El país podría reducir su deuda ecológica de manera significativa, si se empeñara en explotar sus fuentes de energía limpia, como la geotermia, los recursos hídricos y los eólicos. Los obstáculos a la liberación de esas riquezas son mentales, más que físicos. El Instituto Costarricense de Electricidad (ICE) no tiene la capacidad financiera para desarrollar los proyectos posibles y necesarios, pero algunos sectores de la sociedad insisten en impedir la participación complementaria de la empresa privada. El ICE, por su parte, podría concentrar su atención en el desarrollo de grandes proyectos geotérmicos, pero un ecologismo malentendido les impide el acceso a las abundantes fuentes de energía enclavadas en los parques nacionales.

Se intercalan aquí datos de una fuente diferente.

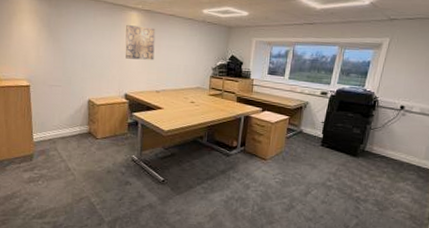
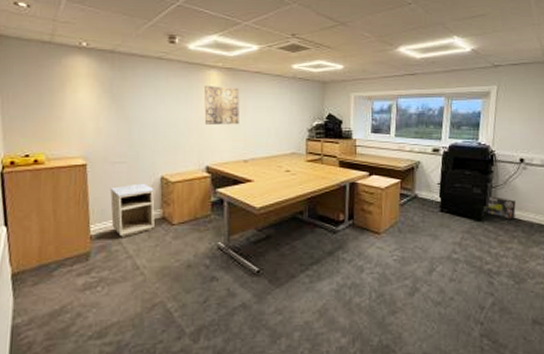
nightstand: none [48,104,83,146] -> present [109,183,155,238]
box: none [362,137,390,158] -> present [486,196,516,220]

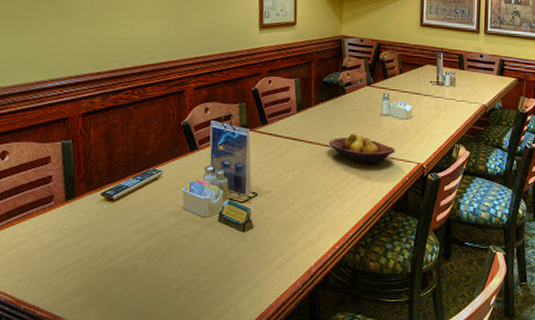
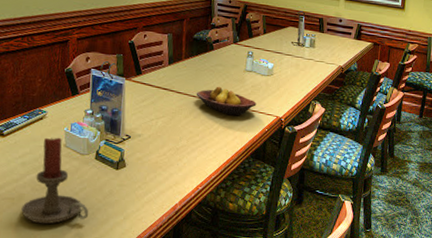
candle holder: none [135,199,213,299] -> present [21,137,89,224]

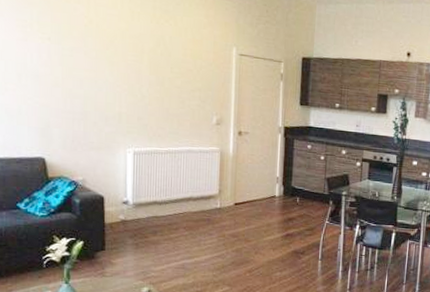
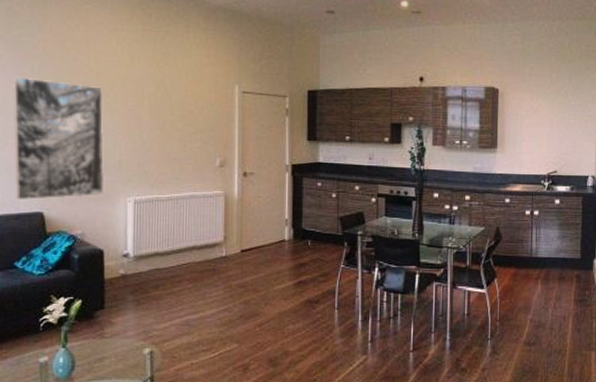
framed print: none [10,22,105,146] -> present [11,76,105,200]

Abundan los intentos fallidos de ordenamiento territorial, pero se construye sin permiso aun donde existen planes ordenadores. Durante la última década, 300.000 viviendas fueron edificadas sin permiso municipal, muchas de ellas en zonas sensibles desde el punto de vista ecológico. En algunos cantones, el incumplimiento alcanzó el 60% de las construcciones. Según el Colegio Federado de Ingenieros y de Arquitectos, una de cada cinco edificaciones carece de permisos municipales.
La construcción informal, sin los controles establecidos por ley, además de dañar el ambiente, atenta contra la seguridad de quienes habitan y utilizan las edificaciones. Aparte de las municipalidades, la institución llamada a velar por el ordenamiento territorial de la Gran Área Metropolitana (GAM) es el Instituto Nacional de Vivienda y Urbanismo (Invu), pero su anunciada reestructuración se hace esperar, no obstante la urgencia del problema. Además, los grandes planes maestros dan tumbos y son objeto de debates interminables.

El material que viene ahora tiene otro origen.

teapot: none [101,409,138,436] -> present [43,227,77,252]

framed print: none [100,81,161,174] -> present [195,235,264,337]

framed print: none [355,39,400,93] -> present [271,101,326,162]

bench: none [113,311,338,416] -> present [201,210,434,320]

La falta de ordenamiento urbano incide con fuerza sobre el problema del agua. El 80% del agua para consumo humano proviene de fuentes subterráneas. La invasión de cuencas y terrenos sobre los mantos acuíferos ponen el abastecimiento en peligro. Para empeorar la situación, el país no cuenta con un inventario preciso de las fuentes.
En su edición del 2012, el propio Estado de la Nación cita el estudio internacional titulado “La huella del agua”, según el cual la población costarricense “utiliza un 31,2% más del agua que le puede dar el territorio. Mientras la huella hídrica promedio per cápita en el planeta es de 1.385 metros cúbicos (m³) por año, cada costarricense consume en promedio 1.490 m³ anuales, es decir, un 8% más que el promedio mundial”. En esa materia, como en las demás, tenemos una cultura del desperdicio a costa de las futuras generaciones.